[Task item]
Give the lines from the first one up to and including the line with "Junta de Transmision" again, changing "Alternador" to "Generador" and leaving everything else as it is. Leave the pictures out of your answer.

(Transcribed page text)
%%
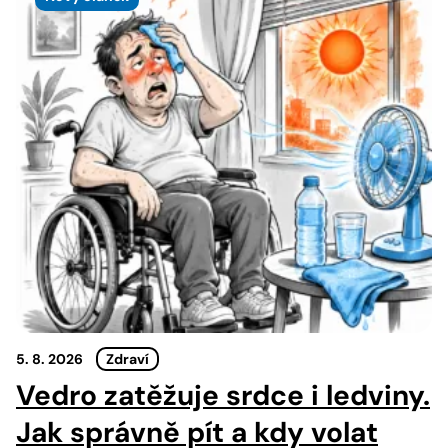
5. 8. 2026
Zdraví
Vedro zatěžuje srdce i ledviny.
Jak správně pít a kdy volat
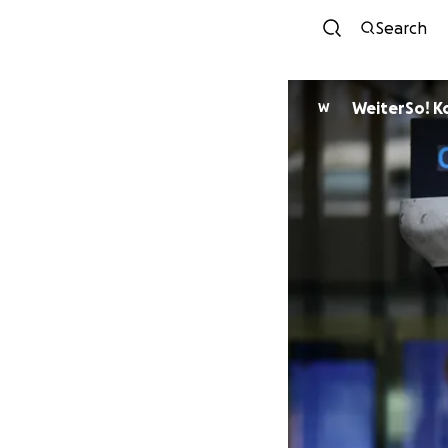
Search
WeiterSo! Ko
W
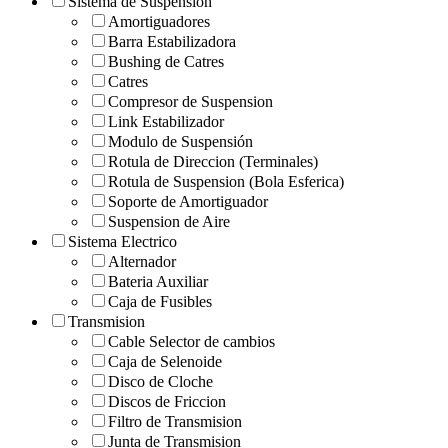
Sistema de Suspension
Amortiguadores
Barra Estabilizadora
Bushing de Catres
Catres
Compresor de Suspension
Link Estabilizador
Modulo de Suspensión
Rotula de Direccion (Terminales)
Rotula de Suspension (Bola Esferica)
Soporte de Amortiguador
Suspension de Aire
Sistema Electrico
Alternador
Bateria Auxiliar
Caja de Fusibles
Transmision
Cable Selector de cambios
Caja de Selenoide
Disco de Cloche
Discos de Friccion
Filtro de Transmision
Junta de Transmision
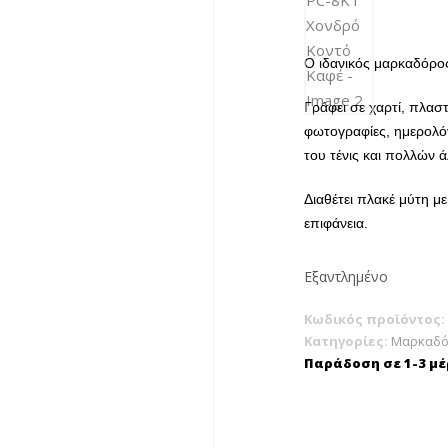
Ο ιδανικός μαρκαδόρος 
Γράφει σε χαρτί, πλαστ
φωτογραφίες, ημερολόγ
του τένις και πολλών 
Διαθέτει πλακέ μύτη 
επιφάνεια.
Εξαντλημένο
Κωδικός προϊόντος:
Κατηγορίες:
Μαρκαδό
Παράδοση σε 1-3 μέ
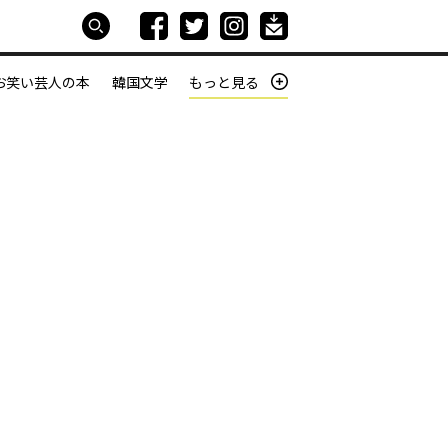
お笑い芸人の本
韓国文学
もっと見る
本屋は生きている
働きざかりの君たちへ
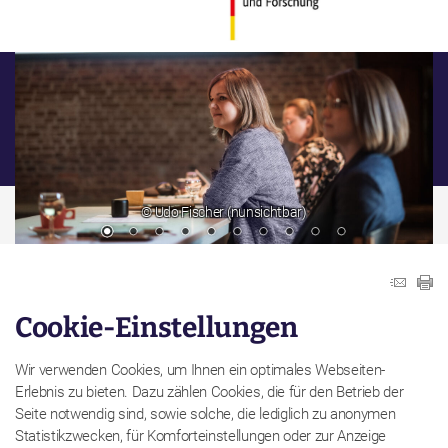
© Udo Fischer (nunsichtbar)
Cookie-Einstellungen
Wir verwenden Cookies, um Ihnen ein optimales Webseiten-
Erlebnis zu bieten. Dazu zählen Cookies, die für den Betrieb der
Seite notwendig sind, sowie solche, die lediglich zu anonymen
Statistikzwecken, für Komforteinstellungen oder zur Anzeige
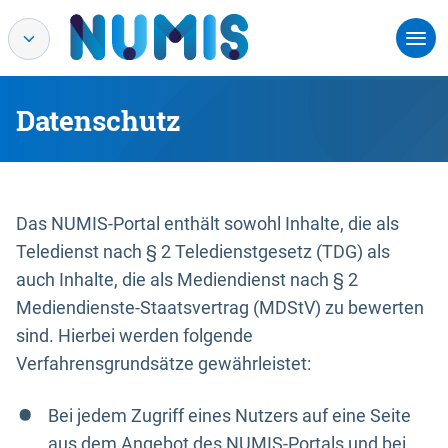
Datenschutz
Das NUMIS-Portal enthält sowohl Inhalte, die als
Teledienst nach § 2 Teledienstgesetz (TDG) als
auch Inhalte, die als Mediendienst nach § 2
Mediendienste-Staatsvertrag (MDStV) zu bewerten
sind. Hierbei werden folgende
Verfahrensgrundsätze gewährleistet:
Bei jedem Zugriff eines Nutzers auf eine Seite
aus dem Angebot des NUMIS-Portals und bei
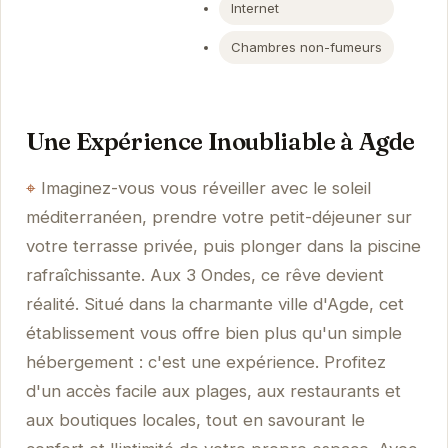
Internet
Chambres non-fumeurs
Une Expérience Inoubliable à Agde
Imaginez-vous vous réveiller avec le soleil
méditerranéen, prendre votre petit-déjeuner sur
votre terrasse privée, puis plonger dans la piscine
rafraîchissante. Aux 3 Ondes, ce rêve devient
réalité. Situé dans la charmante ville d'Agde, cet
établissement vous offre bien plus qu'un simple
hébergement : c'est une expérience. Profitez
d'un accès facile aux plages, aux restaurants et
aux boutiques locales, tout en savourant le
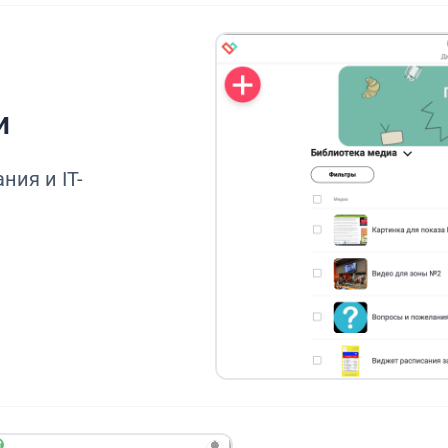
и
ния и IT-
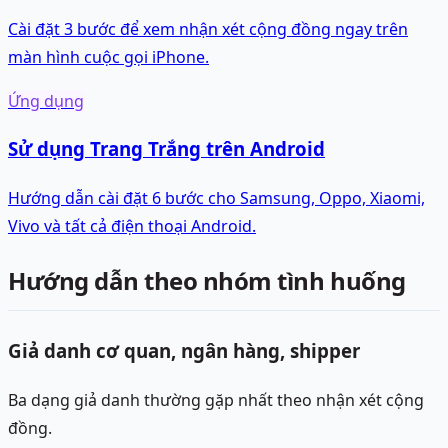
Cài đặt 3 bước để xem nhận xét cộng đồng ngay trên
màn hình cuộc gọi iPhone.
Ứng dụng
Sử dụng Trang Trắng trên Android
Hướng dẫn cài đặt 6 bước cho Samsung, Oppo, Xiaomi,
Vivo và tất cả điện thoại Android.
Hướng dẫn theo nhóm tình huống
Giả danh cơ quan, ngân hàng, shipper
Ba dạng giả danh thường gặp nhất theo nhận xét cộng
đồng.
%%
[Reply to the exercise]
5. 8. 2026
Zdraví
Vedro zatěžuje srdce i ledviny.
Jak správně pít a kdy volat
Search
WeiterSo! Ko
W
Sistema de Suspension
Amortiguadores
Barra Estabilizadora
Bushing de Catres
Catres
Compresor de Suspension
Link Estabilizador
Modulo de Suspensión
Rotula de Direccion (Terminales)
Rotula de Suspension (Bola Esferica)
Soporte de Amortiguador
Suspension de Aire
Sistema Electrico
Generador
Bateria Auxiliar
Caja de Fusibles
Transmision
Cable Selector de cambios
Caja de Selenoide
Disco de Cloche
Discos de Friccion
Filtro de Transmision
Junta de Transmision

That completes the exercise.